US private equity fund Bain and SoftBank Corp-affiliate LY jointly submitted a bid to acquire all shares of Japanese restaurant review and booking site operator Kakaku.com on May 13, 2026, according to a Bain representative who declined to comment on specifics [1]. LY, which operates Line and Yahoo Japan, followed up on May 14 with a counteroffer valuing Kakaku.com at about $4 billion, exceeding a prior Swedish offer [2].
EQT, a Swedish private equity firm, earlier proposed to acquire Kakaku.com for about 590 billion yen, approximately $3.7 to $3.75 billion, as of May 12 [3]. EQT’s bid was below LY’s recent valuation, intensifying the bidding competition over the popular restaurant platform.
Kakaku.com, known for its Tabelog site, has a market capitalization near 578 billion yen. Its major shareholders include Digital Garage Inc with a 20.6% stake, KDDI Corp holding 17.7%, and activist fund Oasis Management owning 17.2% [1].
A spokesperson for LY confirmed the offer but declined further comment, saying simply that the company “has made an offer to acquire Kakaku” [1]. The contest highlights strong investor interest in Japan’s digital platforms amid a robust M&A environment. Year-to-date M&A involving Japanese companies has reached roughly 39 trillion yen, a 70% increase compared to 2025 [1].

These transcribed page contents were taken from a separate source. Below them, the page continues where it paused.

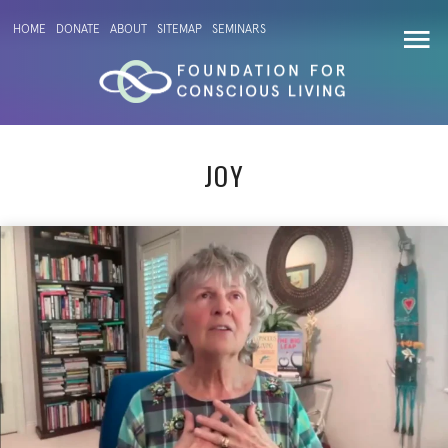
HOME
DONATE
ABOUT
SITEMAP
SEMINARS
JOY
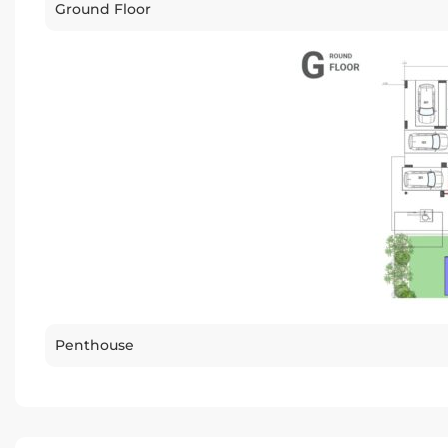
Ground Floor
Penthouse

Kakaku.com is expected to soon decide between the rival proposals from Bain-LY and EQT [1]. The outcome will hinge on which offer secures shareholder and board approval amid calls for maximizing value. The bids mark one of the most high-profile acquisition battles in Japan’s tech sector this year.
The next key development will be Kakaku.com’s announcement of its preferred bidder in the coming days as it weighs LY’s higher $4 billion offer against EQT’s initial bid near 590 billion yen ($3.75 billion) [1, 3, 2].